Recovering Randroid Casper begs to differ suggesting, "If you have a table and one of it's legs are really, really, really f**ked up, you could use Atlas Shrugged to even it out."

In preparation for tonight's festivities Ubell has been setting aside a number of dog-eared Atlas Shrugged copies he says are for "The Sacrifice". "Every year we round up all the copies of Atlas Shrugged that still have a dedication to Nathaniel Branden and burn them into oblivion." Nathaniel Branden was a covert irrationalist operative who gained access into Ayn Rand's inner circle, and eventually, vagina during the late 50's and 60's. When asked for further comment Ubell snapped quickly, "We don't talk about Branden. He took advantage of the small scraps of irrational emotions Ayn still had in her.
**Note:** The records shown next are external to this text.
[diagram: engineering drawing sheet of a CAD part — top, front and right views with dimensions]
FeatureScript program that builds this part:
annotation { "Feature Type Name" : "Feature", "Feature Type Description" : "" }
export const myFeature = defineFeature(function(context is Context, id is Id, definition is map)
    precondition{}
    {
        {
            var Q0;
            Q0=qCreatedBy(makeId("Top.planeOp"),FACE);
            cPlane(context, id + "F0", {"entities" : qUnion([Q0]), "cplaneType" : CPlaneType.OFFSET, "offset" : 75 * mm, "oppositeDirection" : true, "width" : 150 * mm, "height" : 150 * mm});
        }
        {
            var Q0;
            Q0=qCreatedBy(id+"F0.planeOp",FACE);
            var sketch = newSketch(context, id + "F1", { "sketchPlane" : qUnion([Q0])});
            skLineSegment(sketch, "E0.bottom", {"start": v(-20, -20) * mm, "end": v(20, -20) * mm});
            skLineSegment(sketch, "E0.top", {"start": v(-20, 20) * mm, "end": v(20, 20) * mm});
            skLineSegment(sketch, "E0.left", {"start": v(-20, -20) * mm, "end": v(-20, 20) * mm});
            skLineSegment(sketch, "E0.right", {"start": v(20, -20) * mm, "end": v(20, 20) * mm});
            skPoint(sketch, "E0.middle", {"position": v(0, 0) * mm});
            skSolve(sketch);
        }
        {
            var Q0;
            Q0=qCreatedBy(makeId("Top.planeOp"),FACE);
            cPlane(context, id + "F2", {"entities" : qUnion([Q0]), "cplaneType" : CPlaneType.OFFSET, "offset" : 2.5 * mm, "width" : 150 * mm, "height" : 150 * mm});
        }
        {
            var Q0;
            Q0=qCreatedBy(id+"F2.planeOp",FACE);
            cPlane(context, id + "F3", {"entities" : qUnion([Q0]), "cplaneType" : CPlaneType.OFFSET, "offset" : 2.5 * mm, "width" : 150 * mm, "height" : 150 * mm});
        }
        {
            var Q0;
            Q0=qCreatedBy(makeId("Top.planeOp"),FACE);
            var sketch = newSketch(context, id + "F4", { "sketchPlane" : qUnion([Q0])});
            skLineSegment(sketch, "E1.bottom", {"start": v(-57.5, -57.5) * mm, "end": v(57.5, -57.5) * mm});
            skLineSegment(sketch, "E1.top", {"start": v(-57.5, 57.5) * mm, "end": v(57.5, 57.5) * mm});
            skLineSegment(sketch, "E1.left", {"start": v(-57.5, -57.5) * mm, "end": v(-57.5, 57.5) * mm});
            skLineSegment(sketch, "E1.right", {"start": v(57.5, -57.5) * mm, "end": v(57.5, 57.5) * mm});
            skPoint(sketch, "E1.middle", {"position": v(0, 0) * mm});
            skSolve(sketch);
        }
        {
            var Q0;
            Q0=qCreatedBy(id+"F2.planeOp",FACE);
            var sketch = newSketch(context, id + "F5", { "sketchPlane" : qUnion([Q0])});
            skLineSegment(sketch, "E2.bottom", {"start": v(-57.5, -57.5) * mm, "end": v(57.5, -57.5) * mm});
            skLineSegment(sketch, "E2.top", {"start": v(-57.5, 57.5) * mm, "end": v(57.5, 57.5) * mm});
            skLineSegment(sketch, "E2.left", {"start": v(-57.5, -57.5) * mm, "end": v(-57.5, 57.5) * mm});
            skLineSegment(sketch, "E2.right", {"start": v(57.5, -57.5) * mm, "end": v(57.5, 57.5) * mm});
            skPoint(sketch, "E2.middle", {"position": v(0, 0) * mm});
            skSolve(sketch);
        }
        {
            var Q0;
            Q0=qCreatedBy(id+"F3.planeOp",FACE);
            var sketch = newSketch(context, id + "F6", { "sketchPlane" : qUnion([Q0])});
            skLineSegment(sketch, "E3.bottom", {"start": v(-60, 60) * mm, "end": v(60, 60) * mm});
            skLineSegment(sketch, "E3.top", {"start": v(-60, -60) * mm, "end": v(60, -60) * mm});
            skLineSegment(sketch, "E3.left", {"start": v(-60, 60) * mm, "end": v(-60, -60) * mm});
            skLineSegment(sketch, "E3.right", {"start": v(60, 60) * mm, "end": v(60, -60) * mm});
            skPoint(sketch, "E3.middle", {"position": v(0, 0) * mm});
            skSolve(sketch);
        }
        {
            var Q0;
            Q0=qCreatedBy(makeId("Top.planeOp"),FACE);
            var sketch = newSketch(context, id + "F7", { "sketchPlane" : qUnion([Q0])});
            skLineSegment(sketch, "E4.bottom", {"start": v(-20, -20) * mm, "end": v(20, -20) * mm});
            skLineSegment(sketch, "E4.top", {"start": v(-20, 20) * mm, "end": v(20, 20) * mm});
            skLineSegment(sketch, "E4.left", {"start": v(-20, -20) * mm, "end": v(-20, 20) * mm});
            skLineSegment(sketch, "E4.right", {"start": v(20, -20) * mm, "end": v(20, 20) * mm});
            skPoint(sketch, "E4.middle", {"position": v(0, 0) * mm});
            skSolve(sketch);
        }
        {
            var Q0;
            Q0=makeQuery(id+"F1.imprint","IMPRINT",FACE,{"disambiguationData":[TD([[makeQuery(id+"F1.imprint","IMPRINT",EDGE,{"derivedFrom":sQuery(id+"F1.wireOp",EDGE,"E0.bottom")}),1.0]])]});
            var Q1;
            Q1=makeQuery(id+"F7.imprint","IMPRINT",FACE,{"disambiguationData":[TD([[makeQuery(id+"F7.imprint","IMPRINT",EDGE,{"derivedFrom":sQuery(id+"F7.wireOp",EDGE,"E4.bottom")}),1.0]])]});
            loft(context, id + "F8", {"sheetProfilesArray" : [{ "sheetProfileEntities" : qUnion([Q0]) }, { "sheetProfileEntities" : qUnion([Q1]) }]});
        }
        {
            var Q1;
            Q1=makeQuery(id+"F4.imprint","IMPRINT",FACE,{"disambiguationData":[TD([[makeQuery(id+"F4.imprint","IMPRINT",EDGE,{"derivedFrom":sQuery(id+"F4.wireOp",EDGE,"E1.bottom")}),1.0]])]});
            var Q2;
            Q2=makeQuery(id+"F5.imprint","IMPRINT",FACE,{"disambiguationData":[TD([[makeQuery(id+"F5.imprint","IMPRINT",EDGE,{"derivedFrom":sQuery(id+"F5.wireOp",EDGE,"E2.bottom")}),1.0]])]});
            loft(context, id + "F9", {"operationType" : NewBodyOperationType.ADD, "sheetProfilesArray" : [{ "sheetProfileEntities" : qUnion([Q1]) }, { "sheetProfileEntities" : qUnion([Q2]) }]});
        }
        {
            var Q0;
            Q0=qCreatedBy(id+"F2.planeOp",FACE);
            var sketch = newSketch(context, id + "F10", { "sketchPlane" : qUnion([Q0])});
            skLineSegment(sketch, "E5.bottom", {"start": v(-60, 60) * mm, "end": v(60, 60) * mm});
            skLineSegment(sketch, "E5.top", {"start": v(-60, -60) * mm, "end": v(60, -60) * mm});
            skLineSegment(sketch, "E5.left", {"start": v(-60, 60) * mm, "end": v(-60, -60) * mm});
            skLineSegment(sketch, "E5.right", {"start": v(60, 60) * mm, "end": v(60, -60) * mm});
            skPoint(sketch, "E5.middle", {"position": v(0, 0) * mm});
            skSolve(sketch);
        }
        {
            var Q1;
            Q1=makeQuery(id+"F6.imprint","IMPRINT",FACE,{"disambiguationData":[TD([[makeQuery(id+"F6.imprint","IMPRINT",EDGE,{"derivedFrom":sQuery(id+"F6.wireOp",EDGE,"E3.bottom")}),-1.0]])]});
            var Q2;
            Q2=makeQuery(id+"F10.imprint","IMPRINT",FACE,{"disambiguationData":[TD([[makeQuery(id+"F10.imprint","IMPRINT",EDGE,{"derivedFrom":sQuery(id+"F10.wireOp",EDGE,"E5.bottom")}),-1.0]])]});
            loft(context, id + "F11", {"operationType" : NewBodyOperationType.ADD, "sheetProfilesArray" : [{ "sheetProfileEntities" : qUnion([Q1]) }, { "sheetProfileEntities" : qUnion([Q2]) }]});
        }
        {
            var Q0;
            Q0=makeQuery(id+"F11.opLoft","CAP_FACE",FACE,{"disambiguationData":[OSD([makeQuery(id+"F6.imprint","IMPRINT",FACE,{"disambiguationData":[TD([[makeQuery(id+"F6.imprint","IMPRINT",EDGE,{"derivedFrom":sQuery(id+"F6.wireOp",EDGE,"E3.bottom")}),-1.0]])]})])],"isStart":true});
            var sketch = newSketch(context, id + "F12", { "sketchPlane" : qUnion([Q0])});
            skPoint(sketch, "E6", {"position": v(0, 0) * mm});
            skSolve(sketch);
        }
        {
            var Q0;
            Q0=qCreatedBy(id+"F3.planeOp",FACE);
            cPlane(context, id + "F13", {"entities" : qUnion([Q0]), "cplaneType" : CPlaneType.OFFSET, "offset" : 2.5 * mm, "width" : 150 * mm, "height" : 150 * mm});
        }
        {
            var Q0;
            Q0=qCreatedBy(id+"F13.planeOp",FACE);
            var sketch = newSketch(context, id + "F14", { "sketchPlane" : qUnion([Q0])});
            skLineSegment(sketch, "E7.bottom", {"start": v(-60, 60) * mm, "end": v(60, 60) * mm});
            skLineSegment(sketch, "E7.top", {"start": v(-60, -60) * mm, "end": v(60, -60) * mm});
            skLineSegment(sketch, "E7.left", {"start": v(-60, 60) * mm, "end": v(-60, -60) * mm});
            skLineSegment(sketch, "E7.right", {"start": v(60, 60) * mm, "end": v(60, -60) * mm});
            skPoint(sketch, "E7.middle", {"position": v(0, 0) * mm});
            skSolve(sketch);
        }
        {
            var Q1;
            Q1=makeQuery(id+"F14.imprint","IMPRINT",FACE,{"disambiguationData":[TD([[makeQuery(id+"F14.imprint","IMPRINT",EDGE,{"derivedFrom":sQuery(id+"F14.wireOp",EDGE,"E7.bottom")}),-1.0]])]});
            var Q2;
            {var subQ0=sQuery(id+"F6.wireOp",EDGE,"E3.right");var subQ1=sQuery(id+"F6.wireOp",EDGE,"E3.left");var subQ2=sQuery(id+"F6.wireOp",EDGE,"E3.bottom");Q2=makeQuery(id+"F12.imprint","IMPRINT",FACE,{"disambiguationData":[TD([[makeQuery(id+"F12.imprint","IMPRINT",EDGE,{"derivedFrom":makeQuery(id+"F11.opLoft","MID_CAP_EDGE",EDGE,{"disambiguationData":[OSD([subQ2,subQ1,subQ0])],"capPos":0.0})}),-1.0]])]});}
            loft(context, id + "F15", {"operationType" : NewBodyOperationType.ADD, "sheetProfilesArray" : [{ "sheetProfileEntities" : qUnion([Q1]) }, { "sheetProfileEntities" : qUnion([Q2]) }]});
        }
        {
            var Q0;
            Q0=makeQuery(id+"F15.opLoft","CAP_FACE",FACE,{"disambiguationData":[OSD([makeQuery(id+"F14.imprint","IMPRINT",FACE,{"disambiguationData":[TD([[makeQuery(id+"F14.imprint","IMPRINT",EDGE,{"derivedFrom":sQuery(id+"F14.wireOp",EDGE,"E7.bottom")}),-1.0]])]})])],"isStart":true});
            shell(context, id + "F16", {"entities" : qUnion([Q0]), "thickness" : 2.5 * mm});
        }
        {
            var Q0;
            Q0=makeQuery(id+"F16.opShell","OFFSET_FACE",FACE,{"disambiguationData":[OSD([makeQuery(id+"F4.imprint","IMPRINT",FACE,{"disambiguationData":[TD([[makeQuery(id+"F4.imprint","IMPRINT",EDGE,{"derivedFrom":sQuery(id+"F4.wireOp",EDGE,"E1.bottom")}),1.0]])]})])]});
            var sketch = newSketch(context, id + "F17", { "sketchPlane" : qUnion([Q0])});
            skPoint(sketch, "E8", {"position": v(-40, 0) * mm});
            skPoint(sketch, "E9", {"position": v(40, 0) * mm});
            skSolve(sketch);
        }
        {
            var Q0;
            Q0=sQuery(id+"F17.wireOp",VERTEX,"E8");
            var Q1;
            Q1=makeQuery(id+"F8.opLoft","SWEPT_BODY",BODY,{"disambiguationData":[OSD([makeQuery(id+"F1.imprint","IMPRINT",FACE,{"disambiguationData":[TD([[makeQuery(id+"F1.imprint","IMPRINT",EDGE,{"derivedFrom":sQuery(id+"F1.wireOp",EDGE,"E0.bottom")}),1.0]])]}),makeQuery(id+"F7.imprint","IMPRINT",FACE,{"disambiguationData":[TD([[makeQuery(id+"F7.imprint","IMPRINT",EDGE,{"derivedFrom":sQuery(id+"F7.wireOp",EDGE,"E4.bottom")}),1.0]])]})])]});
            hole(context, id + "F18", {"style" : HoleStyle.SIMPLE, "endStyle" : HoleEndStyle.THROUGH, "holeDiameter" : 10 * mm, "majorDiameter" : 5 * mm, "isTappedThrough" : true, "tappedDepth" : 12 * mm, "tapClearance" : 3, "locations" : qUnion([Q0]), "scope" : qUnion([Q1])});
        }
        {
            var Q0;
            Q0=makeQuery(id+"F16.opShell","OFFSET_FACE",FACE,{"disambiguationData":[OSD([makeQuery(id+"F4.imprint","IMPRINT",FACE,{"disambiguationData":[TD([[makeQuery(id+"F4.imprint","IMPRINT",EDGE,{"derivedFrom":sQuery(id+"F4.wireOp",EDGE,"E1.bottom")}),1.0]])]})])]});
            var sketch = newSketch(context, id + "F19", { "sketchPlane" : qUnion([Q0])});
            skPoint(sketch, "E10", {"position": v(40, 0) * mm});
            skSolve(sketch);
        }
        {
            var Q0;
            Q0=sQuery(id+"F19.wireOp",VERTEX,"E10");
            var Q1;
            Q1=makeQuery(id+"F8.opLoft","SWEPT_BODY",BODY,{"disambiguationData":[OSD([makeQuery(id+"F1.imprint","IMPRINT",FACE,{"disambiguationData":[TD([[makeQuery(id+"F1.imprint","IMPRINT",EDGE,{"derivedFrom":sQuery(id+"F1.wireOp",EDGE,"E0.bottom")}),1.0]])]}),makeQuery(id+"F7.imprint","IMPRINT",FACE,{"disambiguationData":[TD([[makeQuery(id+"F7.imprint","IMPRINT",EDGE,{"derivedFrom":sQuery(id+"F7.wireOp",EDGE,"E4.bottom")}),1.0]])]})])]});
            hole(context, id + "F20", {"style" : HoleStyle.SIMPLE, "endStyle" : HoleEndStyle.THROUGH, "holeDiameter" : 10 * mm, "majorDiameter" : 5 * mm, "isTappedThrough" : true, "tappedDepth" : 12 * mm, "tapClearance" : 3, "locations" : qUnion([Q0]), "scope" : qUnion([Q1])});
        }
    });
Let's just...let's just focus on the book.(sigh)"

"I think the appeal is that Atlas Shrugged is an enormously challenging book," says Leonard Peikoff. "The story is gripping. It's exciting. It's a mystery, as she(Rand) said, and people want to see how the mystery is resolved."

:::SPOILER::: It's ultimately resolved when the top minds of society abandon any concept of social responsibility and leave the less advantaged to perish in worldwide hellfire-damnation while the elite create a utopian capitalist paradise in which to live out the rest of their ideal days is perfect white harmony.

We at PLN are celebrating Ayn Rand's remarkable achievement as well! This year, every PLN employee gets 2 free paperback copies of the 50th anniversary Edition of Atlas Shrugged with all new cover-art that promises to contain more steely resolve and gripping symbolism than any other before it. After mandatorialy finishing the book each employee will then be required to submit a one and a half page report along with a signed statement that you got through all 1,168 pages. There will also be cake.